Amazon Fire HD 8 and 8 Plus Review (2022): Unrivaled Value | WIRED

As much as I dislike Amazon as a company—nay, as a cultural force—I find the company’s cheap tablets strangely compelling. Fire tablets are one of the best values out there, and the new Fire HD 8 is no exception.

Note, though, that I said “value.” It’s not the fastest, the fanciest, or the sturdiest, but for the price, the Fire HD 8 is a good choice for those that are all-in on Amazon content. The Fire HD 10 remains a more versatile tablet, but the smaller 8-inch models are worth a look if you don’t want to spend that much.

What’s Right

Amazon Fire HD 8 tablet

Photograph: Amazon

Amazon has not messed much with the design of the Fire HD 8. The 2022 version looks identical to the previous model, but is a little thinner and lighter. Like the previous model, the all-plastic construction is surprisingly sturdy. I’ve dropped my old Fire HD 8 from about waist height (I’m around 6 feet tall) on a hardwood floor several times without doing any damage. That said, I don’t recommend testing this feature yourself. A glass screen is still a glass screen.

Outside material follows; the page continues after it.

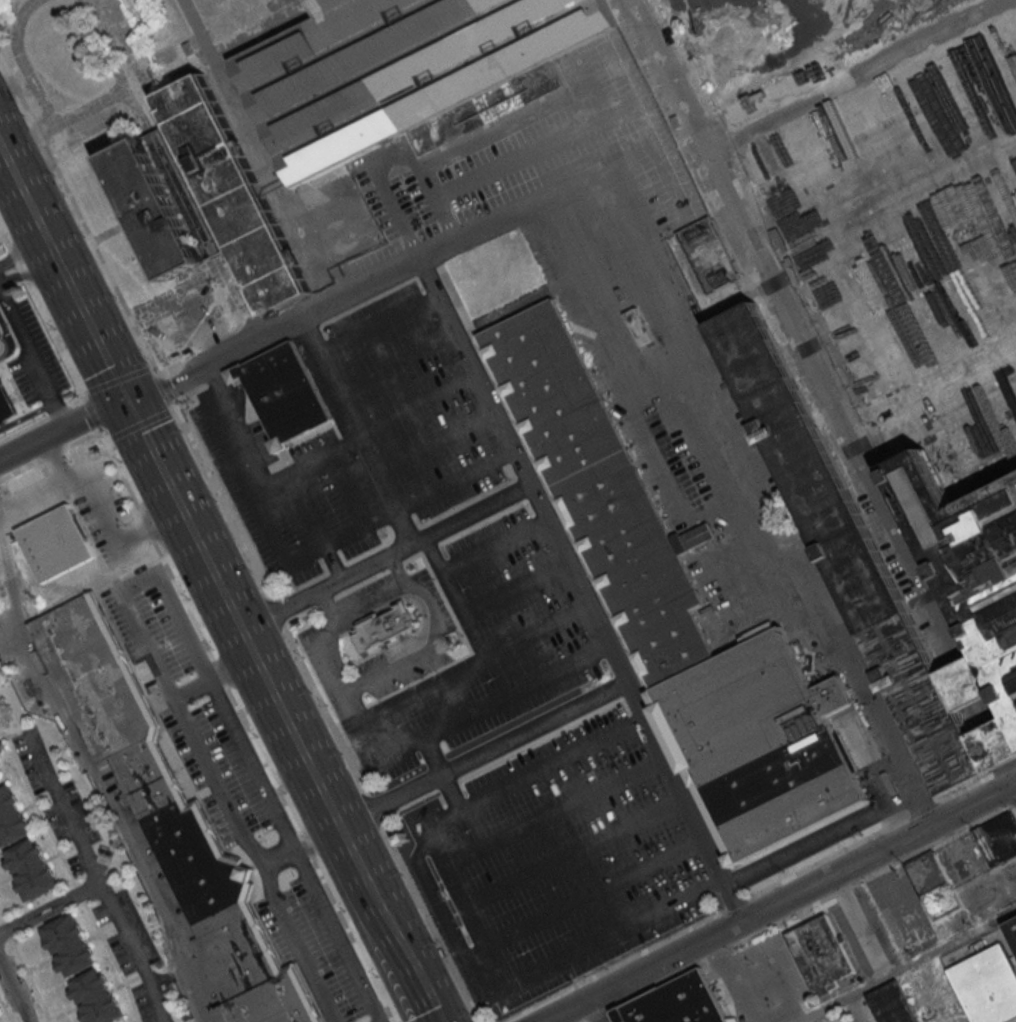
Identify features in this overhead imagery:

I suggest wrapping your Fire HD 8 in a cover of some sort.

The 2.0 GHz hexa-core processor is new, and in my testing was marginally faster than the previous version. Amazon claims the new Fire HD 8 is 30 percent faster. In my experience using them side by side for tasks like browsing the web or playing video, you won’t notice a huge difference. Considered on its own, let’s charitably say that this is not a speedy tablet. It gets the job done, but put it up against just about any other Android tablet on the market and it’s going to lose. Again though, it’s fast enough to do what it’s designed to do, which is deliver Amazon content.

That Amazon content lands on an 8-inch, 1280 x 800 pixel display, which is … not great. It’s the sort of thing that would send David Lynch into fits, but it works well enough if you don’t care that much about deep rich colors and solid blacks. Pixelation is still painfully visible in text, but no worse than any other tablet at this price.

The Fire HD 8 is available with either 32 GB or 64 GB of storage—the more the better, if you can afford it. You can expand that storage capacity up to 1 TB using the microSD card slot.

One of the highlights of the Fire HD 8 is the impressive battery life. Amazon touts 13 hours. I only managed 10 or so hours while streaming video, but that’s still very good. The downside is that charging is slow. The included 5-watt charger took so long that I went and found a 15-watt charger. With the 15-watt, I was able to recharge it in under three hours. Still not fast, but better than the included charger, which you’d most likely want to use for overnight charging.